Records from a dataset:

-- Opening Marker --

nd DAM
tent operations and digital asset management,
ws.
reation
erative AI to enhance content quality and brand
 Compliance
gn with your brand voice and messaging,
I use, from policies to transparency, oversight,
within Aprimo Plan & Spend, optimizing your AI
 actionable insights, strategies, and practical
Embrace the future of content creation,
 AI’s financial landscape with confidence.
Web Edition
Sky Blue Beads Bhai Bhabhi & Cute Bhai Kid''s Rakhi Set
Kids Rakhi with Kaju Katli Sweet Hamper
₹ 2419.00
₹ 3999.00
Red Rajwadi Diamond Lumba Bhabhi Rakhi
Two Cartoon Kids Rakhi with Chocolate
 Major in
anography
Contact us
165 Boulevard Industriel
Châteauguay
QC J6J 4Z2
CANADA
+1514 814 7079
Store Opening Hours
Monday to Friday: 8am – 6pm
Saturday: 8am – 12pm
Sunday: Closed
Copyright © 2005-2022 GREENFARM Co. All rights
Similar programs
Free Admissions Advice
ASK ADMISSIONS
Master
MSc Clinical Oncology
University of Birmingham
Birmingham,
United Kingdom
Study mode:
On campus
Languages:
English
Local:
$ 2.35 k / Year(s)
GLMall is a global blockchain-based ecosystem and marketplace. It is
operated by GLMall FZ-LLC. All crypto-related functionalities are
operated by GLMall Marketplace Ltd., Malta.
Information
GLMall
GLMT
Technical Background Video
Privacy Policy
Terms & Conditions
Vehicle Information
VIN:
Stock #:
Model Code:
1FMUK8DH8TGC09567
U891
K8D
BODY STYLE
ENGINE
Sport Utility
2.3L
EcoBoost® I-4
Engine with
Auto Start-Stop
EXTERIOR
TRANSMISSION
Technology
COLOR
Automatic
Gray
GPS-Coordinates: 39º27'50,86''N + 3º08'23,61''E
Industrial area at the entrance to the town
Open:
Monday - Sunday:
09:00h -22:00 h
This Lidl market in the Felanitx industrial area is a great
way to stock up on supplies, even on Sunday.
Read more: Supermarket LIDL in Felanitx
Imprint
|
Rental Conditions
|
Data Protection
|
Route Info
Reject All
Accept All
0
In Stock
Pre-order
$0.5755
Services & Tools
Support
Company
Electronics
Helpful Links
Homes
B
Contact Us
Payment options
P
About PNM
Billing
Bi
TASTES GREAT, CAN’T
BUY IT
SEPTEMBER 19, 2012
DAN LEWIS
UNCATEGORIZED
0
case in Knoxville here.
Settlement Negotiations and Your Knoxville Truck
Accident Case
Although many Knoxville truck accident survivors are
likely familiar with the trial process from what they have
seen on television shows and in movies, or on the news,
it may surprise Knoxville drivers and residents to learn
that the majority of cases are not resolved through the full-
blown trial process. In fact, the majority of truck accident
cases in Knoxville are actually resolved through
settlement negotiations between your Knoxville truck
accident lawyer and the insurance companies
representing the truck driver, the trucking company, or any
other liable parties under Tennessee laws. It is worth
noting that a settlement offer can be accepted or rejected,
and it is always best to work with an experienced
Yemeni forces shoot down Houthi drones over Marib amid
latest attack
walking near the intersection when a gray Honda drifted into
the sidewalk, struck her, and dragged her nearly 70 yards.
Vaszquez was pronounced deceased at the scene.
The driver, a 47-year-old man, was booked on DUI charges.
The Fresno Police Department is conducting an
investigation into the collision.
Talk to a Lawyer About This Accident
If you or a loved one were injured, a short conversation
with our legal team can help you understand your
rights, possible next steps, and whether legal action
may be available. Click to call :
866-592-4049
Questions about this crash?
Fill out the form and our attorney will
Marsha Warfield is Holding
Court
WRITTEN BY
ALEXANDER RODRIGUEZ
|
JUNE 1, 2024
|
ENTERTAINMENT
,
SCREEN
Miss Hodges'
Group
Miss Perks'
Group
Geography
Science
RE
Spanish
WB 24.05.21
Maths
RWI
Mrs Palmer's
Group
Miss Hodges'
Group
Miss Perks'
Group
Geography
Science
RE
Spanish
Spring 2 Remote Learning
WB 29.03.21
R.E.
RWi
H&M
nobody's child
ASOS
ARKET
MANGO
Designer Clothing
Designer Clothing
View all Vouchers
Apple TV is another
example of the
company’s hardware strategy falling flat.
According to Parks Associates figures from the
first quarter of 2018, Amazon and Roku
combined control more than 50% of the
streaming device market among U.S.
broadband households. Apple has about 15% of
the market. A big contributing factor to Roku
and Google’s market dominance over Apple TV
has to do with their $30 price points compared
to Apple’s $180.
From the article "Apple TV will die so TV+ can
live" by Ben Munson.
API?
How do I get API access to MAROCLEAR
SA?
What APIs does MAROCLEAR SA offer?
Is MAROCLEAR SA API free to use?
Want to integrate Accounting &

-- Closing Marker --

Please set down each line of the records exactly as given.

nd DAM
tent operations and digital asset management,
ws.
reation
erative AI to enhance content quality and brand
 Compliance
gn with your brand voice and messaging,
I use, from policies to transparency, oversight,
within Aprimo Plan & Spend, optimizing your AI
 actionable insights, strategies, and practical
Embrace the future of content creation,
 AI’s financial landscape with confidence.
Web Edition
Sky Blue Beads Bhai Bhabhi & Cute Bhai Kid''s Rakhi Set
Kids Rakhi with Kaju Katli Sweet Hamper
₹ 2419.00
₹ 3999.00
Red Rajwadi Diamond Lumba Bhabhi Rakhi
Two Cartoon Kids Rakhi with Chocolate
 Major in
anography
Contact us
165 Boulevard Industriel
Châteauguay
QC J6J 4Z2
CANADA
+1514 814 7079
Store Opening Hours
Monday to Friday: 8am – 6pm
Saturday: 8am – 12pm
Sunday: Closed
Copyright © 2005-2022 GREENFARM Co. All rights
Similar programs
Free Admissions Advice
ASK ADMISSIONS
Master
MSc Clinical Oncology
University of Birmingham
Birmingham,
United Kingdom
Study mode:
On campus
Languages:
English
Local:
$ 2.35 k / Year(s)
GLMall is a global blockchain-based ecosystem and marketplace. It is
operated by GLMall FZ-LLC. All crypto-related functionalities are
operated by GLMall Marketplace Ltd., Malta.
Information
GLMall
GLMT
Technical Background Video
Privacy Policy
Terms & Conditions
Vehicle Information
VIN:
Stock #:
Model Code:
1FMUK8DH8TGC09567
U891
K8D
BODY STYLE
ENGINE
Sport Utility
2.3L
EcoBoost® I-4
Engine with
Auto Start-Stop
EXTERIOR
TRANSMISSION
Technology
COLOR
Automatic
Gray
GPS-Coordinates: 39º27'50,86''N + 3º08'23,61''E
Industrial area at the entrance to the town
Open:
Monday - Sunday:
09:00h -22:00 h
This Lidl market in the Felanitx industrial area is a great
way to stock up on supplies, even on Sunday.
Read more: Supermarket LIDL in Felanitx
Imprint
|
Rental Conditions
|
Data Protection
|
Route Info
Reject All
Accept All
0
In Stock
Pre-order
$0.5755
Services & Tools
Support
Company
Electronics
Helpful Links
Homes
B
Contact Us
Payment options
P
About PNM
Billing
Bi
TASTES GREAT, CAN’T
BUY IT
SEPTEMBER 19, 2012
DAN LEWIS
UNCATEGORIZED
0
case in Knoxville here.
Settlement Negotiations and Your Knoxville Truck
Accident Case
Although many Knoxville truck accident survivors are
likely familiar with the trial process from what they have
seen on television shows and in movies, or on the news,
it may surprise Knoxville drivers and residents to learn
that the majority of cases are not resolved through the full-
blown trial process. In fact, the majority of truck accident
cases in Knoxville are actually resolved through
settlement negotiations between your Knoxville truck
accident lawyer and the insurance companies
representing the truck driver, the trucking company, or any
other liable parties under Tennessee laws. It is worth
noting that a settlement offer can be accepted or rejected,
and it is always best to work with an experienced
Yemeni forces shoot down Houthi drones over Marib amid
latest attack
walking near the intersection when a gray Honda drifted into
the sidewalk, struck her, and dragged her nearly 70 yards.
Vaszquez was pronounced deceased at the scene.
The driver, a 47-year-old man, was booked on DUI charges.
The Fresno Police Department is conducting an
investigation into the collision.
Talk to a Lawyer About This Accident
If you or a loved one were injured, a short conversation
with our legal team can help you understand your
rights, possible next steps, and whether legal action
may be available. Click to call :
866-592-4049
Questions about this crash?
Fill out the form and our attorney will
Marsha Warfield is Holding
Court
WRITTEN BY
ALEXANDER RODRIGUEZ
|
JUNE 1, 2024
|
ENTERTAINMENT
,
SCREEN
Miss Hodges'
Group
Miss Perks'
Group
Geography
Science
RE
Spanish
WB 24.05.21
Maths
RWI
Mrs Palmer's
Group
Miss Hodges'
Group
Miss Perks'
Group
Geography
Science
RE
Spanish
Spring 2 Remote Learning
WB 29.03.21
R.E.
RWi
H&M
nobody's child
ASOS
ARKET
MANGO
Designer Clothing
Designer Clothing
View all Vouchers
Apple TV is another
example of the
company’s hardware strategy falling flat.
According to Parks Associates figures from the
first quarter of 2018, Amazon and Roku
combined control more than 50% of the
streaming device market among U.S.
broadband households. Apple has about 15% of
the market. A big contributing factor to Roku
and Google’s market dominance over Apple TV
has to do with their $30 price points compared
to Apple’s $180.
From the article "Apple TV will die so TV+ can
live" by Ben Munson.
API?
How do I get API access to MAROCLEAR
SA?
What APIs does MAROCLEAR SA offer?
Is MAROCLEAR SA API free to use?
Want to integrate Accounting &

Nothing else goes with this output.